Il avait commencé sa carrière comme DJ, à Boston. En 1979, il part pour New York, la ville où il faut être pour réussir en musique. Il devient une figure de la culture hip-hop alors naissante. Le label « Salsoul » le recrute pour travailler avec le chanteur Joe Bataan. Leur collaboration aboutira à la sortie du titre « Rap-O-Clap-O », standard new yorkais encore en vente presque trente ans après sa création. Mais le succès n’est pas encore réellement au rendez-vous. Arthur Baker décide alors d’un retour chez lui, à Boston.
Son retour à New york sera le chemin vers la gloire, son entrée dans l’histoire de la musique. Il rencontre Tom Silverman (fondateur du label « Tommy Boy« ) et intègre l’équipe du label. En 1982, avec Shep Pettibone –qui deviendra également un grand du mix et des remix- il produit le titre « Jazzy Sensation », inspiré du « Funky Sensation » de Gwen McCrae, pour Afrika Bambaataa. Il enchaîne seul à la production mais toujours avec Bambaataa par le titre « Planet Rock » : Le hip-hop ne sera plus jamais le même grâce à ce son entièrement synthétique très inspiré par Kraftwerk. La jeunesse du monde entier adhère au travail d’Arthur Baker (« Tommy Boy » vend 17000 exemplaires du titre par…Jour !).
La culture musicale la plus importante du XXème siècle, après le jazz et le rock, est lancée. Dans la foulée, il crée le label « Streetwise » et signe les artistes « Rockers Revenge », « Nairobi » et « Cityspeak ». Mais, si ces artistes rencontrent un certain succès dans les clubs, ils n’atteindront jamais le grand public.

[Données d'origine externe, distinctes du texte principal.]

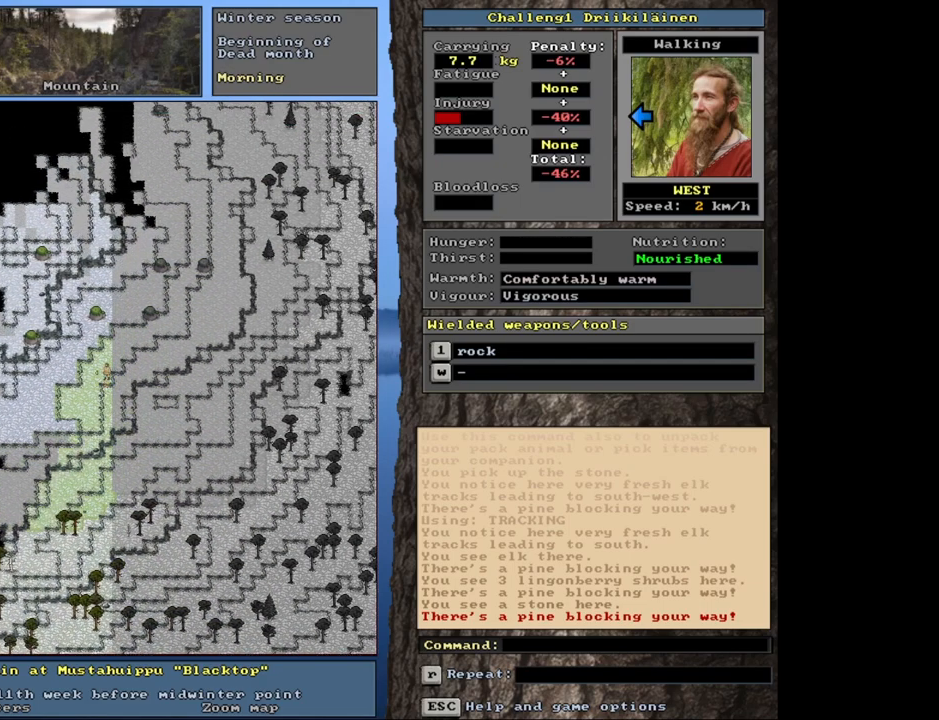
{"keys": ["ctrl", "num8"], "mouse": [], "events": [[67, "num8", "down"], [150, "num8", "up"], [183, "num9", "down"], [300, "num8", "down"], [317, "num8", "up"], [333, "num9", "up"], [417, "num8", "down"]]}
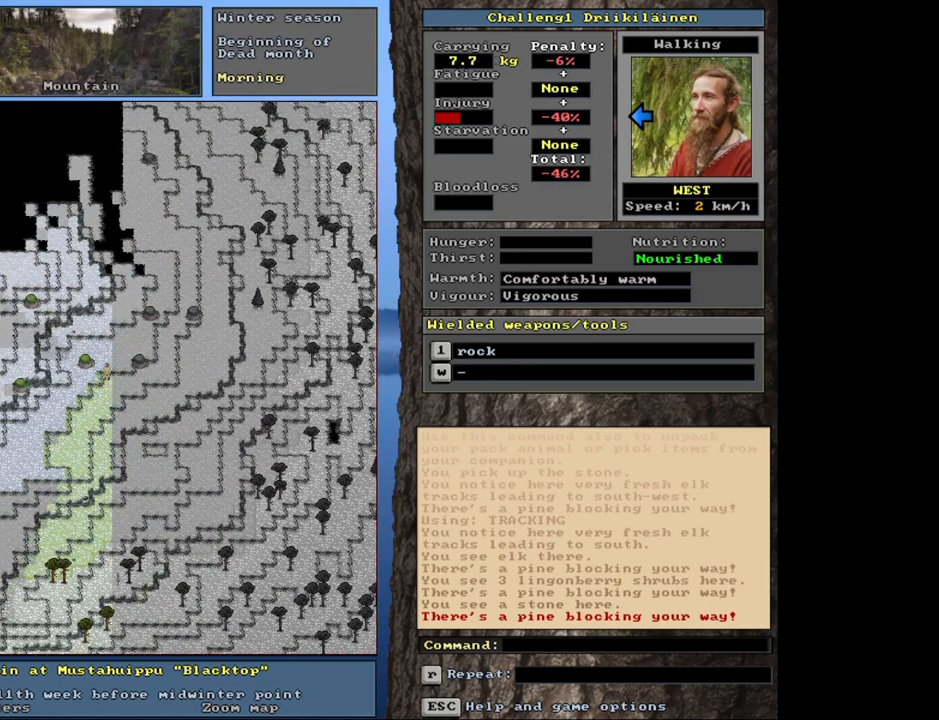
{"keys": ["ctrl"], "mouse": [], "events": [[33, "num8", "up"], [233, "num8", "down"], [333, "num8", "up"]]}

Le succès à grande échelle revient en 1982 avec le lancement des « New Edition« , groupe découvert dans sa ville natale de Boston. Le titre « Candy Girl » connaît un succès immédiat. La jeunesse noire a une relève au « Jackson 5 ». Bobby Brown, Johnny Gill et Bell Biv Devoe auront ensuite des parcours artistiques exemplaires (Michael Bivins sera à l’origine de la carrière de « Boys II Men« ).
En 1983, son influence, déjà majeure, continue avec le groupe anglais “New Order”. Les anglais le contactent pour assurer la production de leur titre « Confusion » : Succès international immédiat. La chanson devient un classique pour les clubs les années suivantes et des anglais se retrouvent à nouveau dans les meilleures ventes américaines. Son remix du titre aura le même destin. Arthur Baker impose ainsi une nouvelle esthétique du remix, montrant de nouvelles voies à suivre.
En 1989, après avoir découvert et lancé les Beastie Boys (rien que ça !) avec son ami Rick Rubin et alors que la période dorée du label « Tommy Boy » touche à sa fin, il réunit le grand chanteur/pasteur soul « Al Green » avec les anglais « ABC » et Jimmy Sommerville pour le concept « Arthur Baker & The Backbeat Disciples ». Le succès n’est pas au rendez-vous.
Entre temps, il a également effectué un remix pour le français Etienne Daho. Au début des années 90, il retourne à la production, l’écriture et à son activité de mix. 1994 marquera son retour au succès grâce au collectif « Brooklyn Funk Essentials » : Il produit et réalise leur premier album considéré comme le meilleur. Depuis, il a été moins prolifique et moins exposé développant d’autres activités.
INTERVIEW
C’est avec cet homme là que nous avons rendez-vous pour une rencontre et, avouons le, la réalisation d’un rêve d’enfant, pour faire le point sur hier et aujourd’hui.
Musiculture : Quel rôle a joué “Kraftwerk” dans votre musique ?
Arthur Baker : J’ai vraiment adoré “Autobahn”. J’étais ado lorsque je l’ai entendu dans le magasin de disques où je travaillais. J’ai aussi aimé « Trans Europ Express » que je jouais quand j’étais DJ à Boston, un titre long, bon pour les pauses “toilettes”…De nombreux beats de ce groupe m’ont vraiment soufflé et ont mené à « Planet Rock ». Donc, à l’évidence, ils m’ont influencé mais je n’étais pas un fanatique…J’aimais aussi le chant, les voix. Les chansons, les textes étaient très importants pour moi.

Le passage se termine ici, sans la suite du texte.